Experts deny Israel may directly intervene in Syria

Experts weigh in on likelihood of Israeli intervention in Syria.

May 24, 2013 02:02
4 minute read.
Syrian President Bashar Assad heading a cabinet meeting in Damascus, February 12, 2013.

Bashar Assad 370. (photo credit: REUTERS/SANA/Handout)

A New York Times report on Wednesday stated that Israel is contemplating directly intervening in Syria’s civil war with the possible creation of a buffer zone inside Syria or by supporting a proxy force such as the Druse. The report noted that Israeli security forces are quietly working with Syrian villagers, supplying humanitarian aid and gaining intelligence information.

Several Israeli experts and ex-government officials told The Jerusalem Post that any direct intervention in Syria’s civil war by Israel is both unlikely and unwise. Itamar Rabinovich, the vice chairman of the Institute for National Security Studies, a former ambassador to the US and Israel’s chief negotiator with Syria from 1992 to 1995, is one of the experts quoted in the Times report. Rabinovich clarified to the Post that he does not see Israel getting involved before Syrian President Bashar Assad falls, but would not rule it out in case he does.

“Assad currently has the wind at his back,” said Rabinovich emphasizing that the situation is not an Israeli concern, but an international one, and that “we must not leap to the head of the line.”

Commenting on what the future could hold in Syria, Rabinovich opines the longer the civil war lingers, the more danger it creates because the country could fall into the hands of jihadists and destabilize neighbors such as Jordan.
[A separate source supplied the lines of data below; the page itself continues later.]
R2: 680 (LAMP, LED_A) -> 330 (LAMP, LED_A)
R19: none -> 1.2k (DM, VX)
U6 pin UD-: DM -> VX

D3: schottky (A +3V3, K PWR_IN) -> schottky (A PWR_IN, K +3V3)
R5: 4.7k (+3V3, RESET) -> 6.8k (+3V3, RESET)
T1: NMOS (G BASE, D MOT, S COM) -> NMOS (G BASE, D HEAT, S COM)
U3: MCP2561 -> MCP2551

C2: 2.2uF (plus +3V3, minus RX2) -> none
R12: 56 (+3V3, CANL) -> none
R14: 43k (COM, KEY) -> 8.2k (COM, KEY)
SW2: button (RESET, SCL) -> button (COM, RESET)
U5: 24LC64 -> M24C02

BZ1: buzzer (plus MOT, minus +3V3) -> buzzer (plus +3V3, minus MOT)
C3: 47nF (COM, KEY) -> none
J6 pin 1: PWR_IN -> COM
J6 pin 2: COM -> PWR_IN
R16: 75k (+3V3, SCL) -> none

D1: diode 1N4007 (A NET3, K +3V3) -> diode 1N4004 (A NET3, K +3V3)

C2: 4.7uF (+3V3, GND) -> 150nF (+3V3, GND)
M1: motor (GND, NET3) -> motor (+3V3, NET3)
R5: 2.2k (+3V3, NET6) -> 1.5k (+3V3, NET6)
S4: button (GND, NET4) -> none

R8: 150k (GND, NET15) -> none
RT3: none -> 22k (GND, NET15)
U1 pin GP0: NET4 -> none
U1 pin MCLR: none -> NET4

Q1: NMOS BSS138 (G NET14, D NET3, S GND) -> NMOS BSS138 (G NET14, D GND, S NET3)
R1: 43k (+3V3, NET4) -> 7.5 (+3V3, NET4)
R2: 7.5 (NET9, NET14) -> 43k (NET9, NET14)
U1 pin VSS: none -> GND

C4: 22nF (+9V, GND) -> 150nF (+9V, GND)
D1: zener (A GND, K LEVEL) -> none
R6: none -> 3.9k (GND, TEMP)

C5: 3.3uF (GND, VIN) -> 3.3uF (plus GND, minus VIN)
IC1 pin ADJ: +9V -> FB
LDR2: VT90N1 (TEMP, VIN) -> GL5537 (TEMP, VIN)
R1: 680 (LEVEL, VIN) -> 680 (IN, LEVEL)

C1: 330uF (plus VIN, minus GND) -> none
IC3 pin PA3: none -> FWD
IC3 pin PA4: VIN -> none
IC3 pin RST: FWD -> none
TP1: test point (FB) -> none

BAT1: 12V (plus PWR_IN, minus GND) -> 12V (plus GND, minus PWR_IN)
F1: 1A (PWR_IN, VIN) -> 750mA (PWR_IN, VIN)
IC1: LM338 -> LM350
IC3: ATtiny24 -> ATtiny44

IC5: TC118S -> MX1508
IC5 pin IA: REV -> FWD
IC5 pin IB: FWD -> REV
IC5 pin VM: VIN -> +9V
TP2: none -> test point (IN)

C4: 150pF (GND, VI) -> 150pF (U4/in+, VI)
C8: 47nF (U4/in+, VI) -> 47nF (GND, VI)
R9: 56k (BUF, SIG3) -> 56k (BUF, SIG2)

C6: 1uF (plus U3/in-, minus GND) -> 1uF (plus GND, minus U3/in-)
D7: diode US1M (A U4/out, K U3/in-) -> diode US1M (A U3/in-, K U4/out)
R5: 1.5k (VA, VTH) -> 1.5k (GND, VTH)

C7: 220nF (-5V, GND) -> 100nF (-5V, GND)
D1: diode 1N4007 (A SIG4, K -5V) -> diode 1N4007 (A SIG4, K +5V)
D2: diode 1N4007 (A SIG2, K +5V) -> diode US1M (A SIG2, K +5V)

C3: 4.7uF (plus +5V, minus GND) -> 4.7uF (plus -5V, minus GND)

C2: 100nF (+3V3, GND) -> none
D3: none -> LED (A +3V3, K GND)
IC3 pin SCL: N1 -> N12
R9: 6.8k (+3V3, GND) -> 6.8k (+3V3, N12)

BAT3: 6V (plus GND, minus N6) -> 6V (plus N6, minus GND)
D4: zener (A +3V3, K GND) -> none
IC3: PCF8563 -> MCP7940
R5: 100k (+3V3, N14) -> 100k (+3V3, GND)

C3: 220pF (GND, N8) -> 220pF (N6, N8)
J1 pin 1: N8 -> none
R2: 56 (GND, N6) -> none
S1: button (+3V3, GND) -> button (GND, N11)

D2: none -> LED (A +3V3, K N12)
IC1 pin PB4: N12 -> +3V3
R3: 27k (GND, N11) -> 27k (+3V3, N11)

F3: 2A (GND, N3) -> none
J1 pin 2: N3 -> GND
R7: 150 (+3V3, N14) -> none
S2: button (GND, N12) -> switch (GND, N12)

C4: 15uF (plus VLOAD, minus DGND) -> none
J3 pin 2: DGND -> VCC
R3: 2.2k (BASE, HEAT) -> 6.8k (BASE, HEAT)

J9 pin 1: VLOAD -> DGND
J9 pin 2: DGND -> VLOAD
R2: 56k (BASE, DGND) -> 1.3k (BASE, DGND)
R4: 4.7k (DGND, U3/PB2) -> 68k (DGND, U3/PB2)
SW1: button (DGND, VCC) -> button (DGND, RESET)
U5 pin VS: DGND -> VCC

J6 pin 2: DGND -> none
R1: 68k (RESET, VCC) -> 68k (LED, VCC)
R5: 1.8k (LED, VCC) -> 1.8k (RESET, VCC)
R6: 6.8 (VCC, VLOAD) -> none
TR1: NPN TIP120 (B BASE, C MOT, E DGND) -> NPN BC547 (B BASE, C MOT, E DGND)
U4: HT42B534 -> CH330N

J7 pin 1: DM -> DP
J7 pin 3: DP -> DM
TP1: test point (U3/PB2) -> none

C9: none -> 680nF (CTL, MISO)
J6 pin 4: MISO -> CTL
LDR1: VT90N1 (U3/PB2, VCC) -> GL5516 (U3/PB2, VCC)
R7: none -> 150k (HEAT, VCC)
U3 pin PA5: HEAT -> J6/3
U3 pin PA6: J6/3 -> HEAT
He urged US President Barack Obama to intervene, but not with troops on the ground – only by arming and aiding certain rebel elements.

A failure to act demonstrates weakness, he said.

Dore Gold, the former Israeli ambassador to the UN and the president of the Jerusalem Center for Public Affairs, told the Post he does not see Israel getting involved either by proxy or by creating a buffer zone. “It is not Israel’s approach to use proxies,” he said.

In regard to the buffer zone idea, he said that Israel has had bad experience with buffer zones, noting that Israeli military leaders also dislike the idea.

Gold noted that the French and British drew the modern map of the Middle East 97 years ago and it is not in Israel’s interest to get involved in these kinds of activities today as it will only make peace harder to achieve in the long run.

The main issue, said Gold, is how Tehran has increased its profile in this conflict, putting Iranian boots on the ground to fight Sunni Arabs in Syria and sending in Shi’ite militias from Lebanon and Iraq to assist.

“The Iranians made a decision that they cannot lose Syria at all costs,” said Gold. Thus, “it is not Israel” that seeks to intervene in Syria, but Iran.

Mehdi Taaib, a leading Iranian official, called Syria “the 35th district of Iran,” which Gold said shows Iran’s expansionist doctrine as opposed to Israel’s approach which remains defensive. Further supporting this claim is that Major-General Qasem Soleimani, the Revolutionary Guards commander of Iran’s elite special operations force, which operates overseas, is in charge of Iran’s forces fighting in Syria.

Gold added that the senior officer who is running the operation receives orders directly from Iran’s Supreme Leader, Ali Khamenei.

Efraim Inbar, the director of the Begin-Sadat Center for Strategic Studies, agreed with Gold that Israel is better served by not involving itself in Syria’s war.

“Syria is a mess that nobody can fix at the moment. While trying to make contacts with potentially ascending powers is tempting, caution is needed in the treacherous region we live in,” he said.

“Prudence should be Israel’s guiding motto.”

Eyal Zisser – an expert on Syria at Tel Aviv University’s Moshe Dayan Center – said Israel’s experience in Lebanon serves as a warning against intervention, because at first “we were welcomed and then everybody joined forces against us.”

“If the regime falls then they will look for other targets and we shouldn’t give them this opportunity,” he said.

However, Zisser does see an opportunity for Israel to take limited action or targeted strikes if there is a lack of stability and chaos, which lead to groups attacking Israel. “On a tactical level an army commander could say there is an important hill on the other side of the border,” he said, warning that the worry is once you get in, it will be difficult to get out.

Daniel Pipes, the president of the Middle East Forum, says he is neither pro-Assad nor pro-rebels necessarily.

“I am in favor of helping whichever side is losing, whichever that might be, because they are enemies,” he said.

Rabinovich disagreed with Pipes and cautioned against such statements. “It is not in our interest to perpetuate the civil war and it is better that this not be said publicly in Israel,” he said. Rabinovich said that when he met opposition leaders in Europe, they complained about pro-Assad statements from Israeli officials.